Consider a typical C++ example:
class Animal { 
    virtual void makeSound() = 0;
};

class Dog : public Animal {
    void makeSound() override { /* bark */ }
    void fetch();  // adds new capability
};
In this common pattern, Dog is "bigger" than Animal - it can do everything an Animal can do plus more. So the traditional covariant rules make sense: you can pass a Dog* anywhere that takes an Animal* because a Dog can fulfill all Animal contracts.

Your pattern is more in line with refinement types or subtyping based on invariants, where:
class Number { /* can be any number */ };
class PositiveNumber : public Number { /* invariant: must be > 0 */ };
Here PositiveNumber is actually "smaller" in terms of its valid state space. When initializing/writing, you want the reverse inheritance rule because you can't safely write an arbitrary Number into a PositiveNumber slot.

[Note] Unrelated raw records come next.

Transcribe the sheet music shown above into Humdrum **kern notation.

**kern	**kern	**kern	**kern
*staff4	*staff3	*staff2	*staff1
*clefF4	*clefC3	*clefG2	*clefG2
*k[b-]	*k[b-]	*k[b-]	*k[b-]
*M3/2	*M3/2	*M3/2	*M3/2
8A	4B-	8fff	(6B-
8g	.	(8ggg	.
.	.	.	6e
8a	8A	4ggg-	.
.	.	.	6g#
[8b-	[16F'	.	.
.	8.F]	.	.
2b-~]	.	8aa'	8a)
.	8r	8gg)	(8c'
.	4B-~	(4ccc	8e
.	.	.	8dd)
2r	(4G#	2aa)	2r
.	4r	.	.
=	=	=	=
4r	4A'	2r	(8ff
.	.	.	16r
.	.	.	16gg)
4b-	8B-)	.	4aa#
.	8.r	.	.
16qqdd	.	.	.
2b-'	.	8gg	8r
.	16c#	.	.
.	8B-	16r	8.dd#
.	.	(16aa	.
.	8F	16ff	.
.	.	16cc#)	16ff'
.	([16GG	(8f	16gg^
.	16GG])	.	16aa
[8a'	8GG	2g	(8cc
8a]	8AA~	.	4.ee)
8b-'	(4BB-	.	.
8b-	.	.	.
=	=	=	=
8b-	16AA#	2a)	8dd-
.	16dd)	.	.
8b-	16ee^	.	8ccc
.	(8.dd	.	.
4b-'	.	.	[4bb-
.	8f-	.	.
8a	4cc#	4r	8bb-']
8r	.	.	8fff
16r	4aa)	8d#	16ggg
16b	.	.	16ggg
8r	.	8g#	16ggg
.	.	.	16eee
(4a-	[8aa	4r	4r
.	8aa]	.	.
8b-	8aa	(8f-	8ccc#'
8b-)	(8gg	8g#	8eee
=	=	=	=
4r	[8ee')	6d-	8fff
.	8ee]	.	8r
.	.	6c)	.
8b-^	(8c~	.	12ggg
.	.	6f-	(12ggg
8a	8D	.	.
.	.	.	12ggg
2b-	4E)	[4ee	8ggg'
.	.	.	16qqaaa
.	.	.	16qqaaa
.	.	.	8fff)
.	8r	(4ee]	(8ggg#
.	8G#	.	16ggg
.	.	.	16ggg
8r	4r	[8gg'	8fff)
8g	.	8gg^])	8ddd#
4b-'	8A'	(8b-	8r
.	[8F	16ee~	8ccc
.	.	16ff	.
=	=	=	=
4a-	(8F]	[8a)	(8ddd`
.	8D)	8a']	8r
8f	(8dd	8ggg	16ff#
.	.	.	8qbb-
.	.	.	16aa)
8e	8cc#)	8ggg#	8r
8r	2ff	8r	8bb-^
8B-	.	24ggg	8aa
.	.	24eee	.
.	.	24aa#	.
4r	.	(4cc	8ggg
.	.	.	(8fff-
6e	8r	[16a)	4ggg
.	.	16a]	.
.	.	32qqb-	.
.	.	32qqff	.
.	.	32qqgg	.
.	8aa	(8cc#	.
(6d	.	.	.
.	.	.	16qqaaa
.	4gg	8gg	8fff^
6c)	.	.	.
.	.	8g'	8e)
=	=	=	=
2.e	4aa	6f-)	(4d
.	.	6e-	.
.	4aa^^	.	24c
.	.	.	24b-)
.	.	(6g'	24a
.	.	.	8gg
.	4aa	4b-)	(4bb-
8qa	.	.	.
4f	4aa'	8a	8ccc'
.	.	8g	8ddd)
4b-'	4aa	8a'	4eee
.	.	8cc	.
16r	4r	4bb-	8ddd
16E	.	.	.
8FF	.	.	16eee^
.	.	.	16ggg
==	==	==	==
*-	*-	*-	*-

This kind of type refinement through inheritance is less common in C++, perhaps because:

C++ lacks built-in support for invariant checking

The language encourages thinking about inheritance in terms of interface/capability extension

Many C++ codebases use inheritance primarily for runtime polymorphism rather than compile-time type constraints

Your pattern seems more aligned with how some functional languages handle subtypes and refinement types. The fact that you're using it in a debug-time checking tool is interesting - it's bringing some of those functional programming type safety concepts into C++ through the back door.

So C++ Can Do It, But It's Just Painful

But... now it's written, and it works. Using it is easy enough, and catches usage errors and misunderstandings on a daily basis.

I'd be interested to see how this would be implemented in a functional language, but I'm not going to be the one to do it. Maybe some bored AI can do it someday.

In any case, it's tech and intelligence like this that puts Ren-C far beyond the competition.

And it's the fact that it still builds as C (with the TinyC compiler, no less) that keeps it true to Rebol's roots.

In the C build, the definitions are simply:

#if NO_CPLUSPLUS_11
    typedef RebolValue Atom;
    typedef RebolValue Value;
    typedef RebolValue Element;

    #define Sink(T) T *
    #define Need(TP) TP
#endif

I am starting to suspect this is the only codebase of its kind.